Yellow Lake Perch has been a Great Lakes staple for more than 100 years! Lake Perch is the most valuable commercial catch in Ontario with the greatest commercial production coming from Lake Erie. Heavy production of Lake Perch occurs from June through November when the fish inhabit warmer, shallow waters.

Lake Perch is a cool-water species most common in the open waters of lakes. Since the early 1900s Canada and the United States have been commercial harvesting Yellow Perch in the Great Lakes with Gillnets and Trap-nets. Due to its ability to crossbreed the Yellow Perch is sometimes classified as subspecies of the European Perch, its European cousin. During different seasons, Lake Perch prefer different areas of the lake. In spring, they are found in bottom structures such as rock piles and bottom drop-offs; in summer, they prefer outside edges of submerged vegetation; in fall they are in prominent land points with bottom structures; and in winter, they stay over the flat bottom reaches near bottom structures.

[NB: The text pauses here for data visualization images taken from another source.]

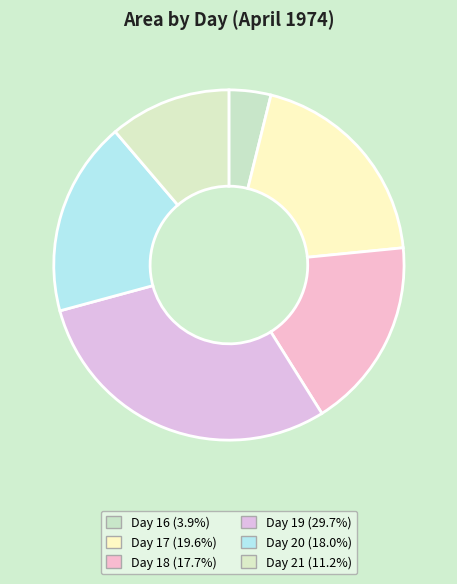

How many slices are in this pie chart?

6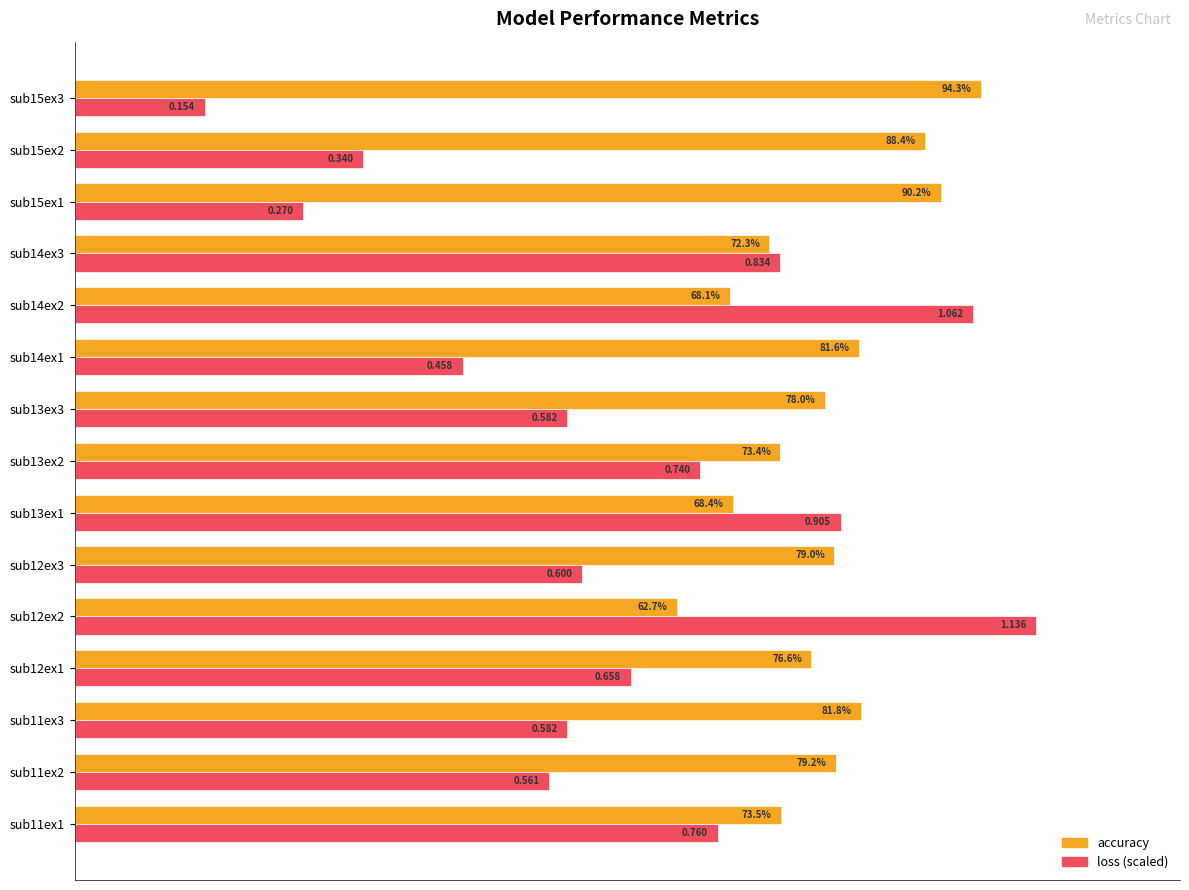

List the series in order of their peak value, highest first.

loss (scaled), accuracy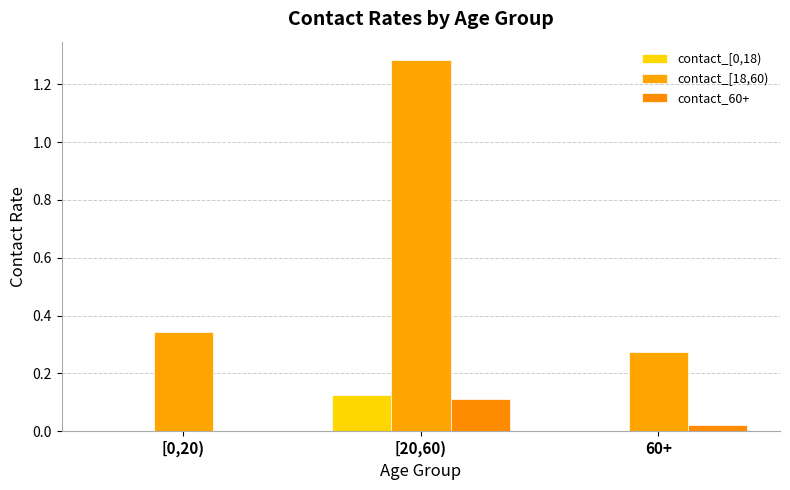

What is the label of the 1st bar from the right?

60+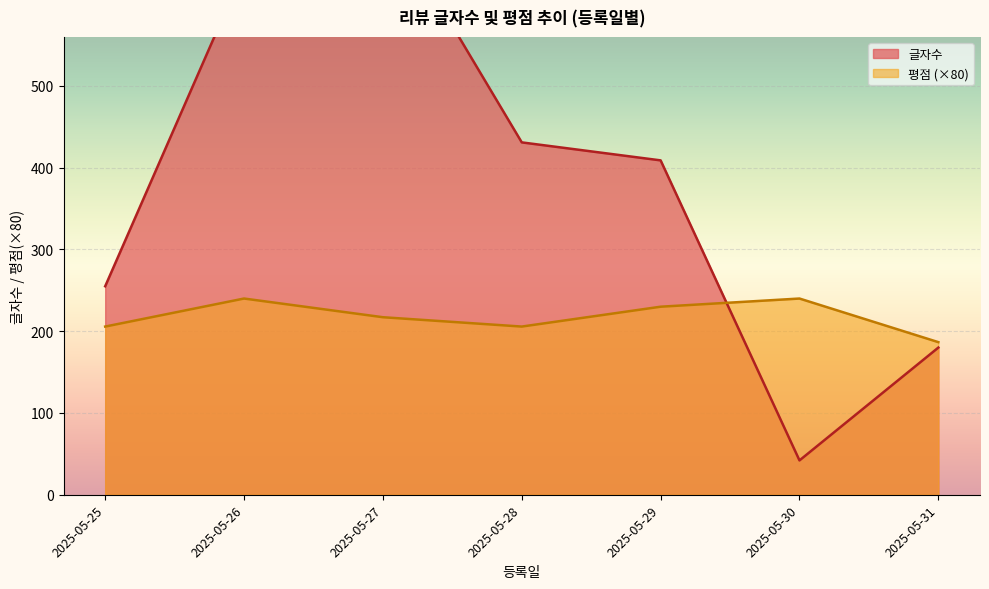

Is it true that 평점 (×80) equals 205.7 at 2025-05-25?

True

Lake Perch is one of the finest flavored of all the “panfish”, with its sweet tasting white meat. Lake Perch is a versatile option for the end consumer; Lake Perch can be found from Friday Night Fish Fry’s in the Midwest, to Pub style restaurants in the Northeast. As one of the easiest fish to catch, Lake Perch travel in thick schools and tend to come near shore in spring. Lake Perch is available fresh or frozen in fillet form. The fillets either come in butterfly or split form. Best preparation is to be pan fried, but they can also be deep fried or boiled.